A Simple Favour (aka A Simple Favor) review by Mark McPherson - Cinema Paradiso
Paul Feig has such a gift for crafting comedic characters in his original comedies of Bridesmaids, The Heat and Spy that he rarely has to try too hard for a laugh in most of his films. A Simple Favor attempts to but this kind of direction into practice by staging a Gone Girl style mystery where the jokes flow more naturally out of the situations than building scenes assembled specifically for gags. On its very premise, it could easily be a drama-thriller and I almost wish Feig was willing to go that far if only to showcase how much more he can do as a filmmaker.
Based on the novel by Darcey Bell, Stephanie Sommers is the ultimate mom played by Anna Kendrick because who else could be that energetic and driven? She’s a single mom who not only has an Internet show for moms but is so involved with her son’s school functions she signs up for multiple jobs at multiple school events. Stephanie is a wholesome soul despite having lost her husband when he tragically passed away. On the other end of the spectrum is Emily Nelson (Blake Lively), a bad girl who has grown bitter with her upper-class lifestyle that clashes with being a mom. No longer impressed by her writer husband, she takes an interest in Stephanie, inviting her over for drinks. They hit it off although Emily has a way of trying to invoke the worst out of people, leading to Stephanie letting slip a dirty secret of her past.
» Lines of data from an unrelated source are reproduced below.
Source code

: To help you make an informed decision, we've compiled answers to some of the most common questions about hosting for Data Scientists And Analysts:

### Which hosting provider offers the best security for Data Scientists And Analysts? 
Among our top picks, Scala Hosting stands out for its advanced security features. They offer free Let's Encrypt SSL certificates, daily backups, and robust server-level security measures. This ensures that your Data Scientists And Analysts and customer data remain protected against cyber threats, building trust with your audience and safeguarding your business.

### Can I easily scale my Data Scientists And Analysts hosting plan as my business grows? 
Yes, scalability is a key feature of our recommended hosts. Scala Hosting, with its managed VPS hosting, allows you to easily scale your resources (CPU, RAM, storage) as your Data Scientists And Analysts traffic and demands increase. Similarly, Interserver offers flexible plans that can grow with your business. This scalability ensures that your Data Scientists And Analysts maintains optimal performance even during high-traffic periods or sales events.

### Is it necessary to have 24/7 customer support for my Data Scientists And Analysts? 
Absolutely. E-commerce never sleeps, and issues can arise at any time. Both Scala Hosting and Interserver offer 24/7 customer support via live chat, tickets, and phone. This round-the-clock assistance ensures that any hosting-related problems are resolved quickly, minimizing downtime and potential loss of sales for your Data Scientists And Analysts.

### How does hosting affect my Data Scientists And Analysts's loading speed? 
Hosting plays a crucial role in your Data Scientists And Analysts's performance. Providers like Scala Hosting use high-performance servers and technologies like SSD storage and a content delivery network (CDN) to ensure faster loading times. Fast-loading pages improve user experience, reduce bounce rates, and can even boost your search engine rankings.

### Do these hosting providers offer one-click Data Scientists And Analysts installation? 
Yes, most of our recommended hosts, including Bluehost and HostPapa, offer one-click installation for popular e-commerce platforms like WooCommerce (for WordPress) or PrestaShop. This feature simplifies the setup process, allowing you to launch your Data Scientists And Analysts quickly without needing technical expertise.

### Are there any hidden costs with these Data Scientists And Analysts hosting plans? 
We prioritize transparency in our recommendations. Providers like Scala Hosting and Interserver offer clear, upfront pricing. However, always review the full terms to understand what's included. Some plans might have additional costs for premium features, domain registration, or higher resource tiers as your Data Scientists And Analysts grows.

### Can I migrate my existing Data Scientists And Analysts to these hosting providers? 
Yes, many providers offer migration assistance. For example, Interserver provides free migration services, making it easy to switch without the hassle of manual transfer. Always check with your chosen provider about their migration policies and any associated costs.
Then Emily goes missing and turns up dead. Seeking to do the right thing, Stephanie takes it upon herself to mother Emily’s motherless children and becomes romantically involved with her husband. Of course, Emily isn’t dead and a grander scheme is soon uncovered. So what we have here is essentially a female thriller of the conniving Lively squaring off against a kindly Kendrick. The pairing up works rather well considering how naturally both of them slip so well into these roles. There’s such an ease to their presence that they can phase into the area of comedy quite easily and with little to work with. For example, there’s a scene where one evil character is hit with a car and Kendrick tries to make some quiet comedic commentary on how the evil victim won’t stop moving. A louder comedy might have made Kendrick stammer more but she nails this scene quite well with the right amount of believable and amusing dialogue.
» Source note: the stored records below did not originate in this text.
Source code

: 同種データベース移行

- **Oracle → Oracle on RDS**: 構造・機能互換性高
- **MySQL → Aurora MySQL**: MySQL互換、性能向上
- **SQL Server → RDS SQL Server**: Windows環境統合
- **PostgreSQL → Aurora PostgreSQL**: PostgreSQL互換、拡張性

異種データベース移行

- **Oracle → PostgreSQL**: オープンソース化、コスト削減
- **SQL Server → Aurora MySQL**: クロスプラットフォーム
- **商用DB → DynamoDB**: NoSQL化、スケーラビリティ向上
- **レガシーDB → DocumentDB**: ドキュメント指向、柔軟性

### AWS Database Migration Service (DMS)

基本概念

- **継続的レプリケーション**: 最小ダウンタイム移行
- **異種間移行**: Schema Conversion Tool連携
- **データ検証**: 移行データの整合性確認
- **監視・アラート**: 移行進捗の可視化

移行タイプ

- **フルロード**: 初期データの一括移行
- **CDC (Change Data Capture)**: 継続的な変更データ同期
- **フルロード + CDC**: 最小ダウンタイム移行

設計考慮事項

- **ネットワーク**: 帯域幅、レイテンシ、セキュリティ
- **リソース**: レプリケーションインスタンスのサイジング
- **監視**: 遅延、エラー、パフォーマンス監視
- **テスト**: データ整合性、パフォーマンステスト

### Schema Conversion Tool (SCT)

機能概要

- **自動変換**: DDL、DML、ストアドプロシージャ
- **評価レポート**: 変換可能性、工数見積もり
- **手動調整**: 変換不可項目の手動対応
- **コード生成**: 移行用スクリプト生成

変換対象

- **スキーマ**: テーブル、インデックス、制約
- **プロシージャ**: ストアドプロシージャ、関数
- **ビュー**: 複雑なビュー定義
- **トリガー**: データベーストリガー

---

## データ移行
The big problem is that many of the outside elements fall back on old comedic stagings. The kids speak in insulting adult voices of cussing up a storm and talking casually about not understanding death and being easily angered by car crashes. One of the dad’s in the school’s parent group tries to put on the whole super-dad approach by seeing himself more as a mother than a dad, acting as though he’s part of a gang where he’s got Stephanie’s back. The aspects are not exactly terrible but they feel like comedic elements from very different movies and stick out as odd sore thumbs from somewhat alternative Feig production.
Feig tries to balance the drama with the comedy in A Simple Favour and it’s a bit surprising just how much of it works. It has a handful of scenes that are great whereas others merely meander around a decent thriller plot. It’s a worthy film for the performances of Kendrick and Lively alone but I can’t help but feel how Feig would fair on a film that better embraces a more earnest attempt at dark thrillers with mere sprinklings of comedic spice. It’s a film that’s certainly not Feig’s best but it does make me hopeful to see what he produces next.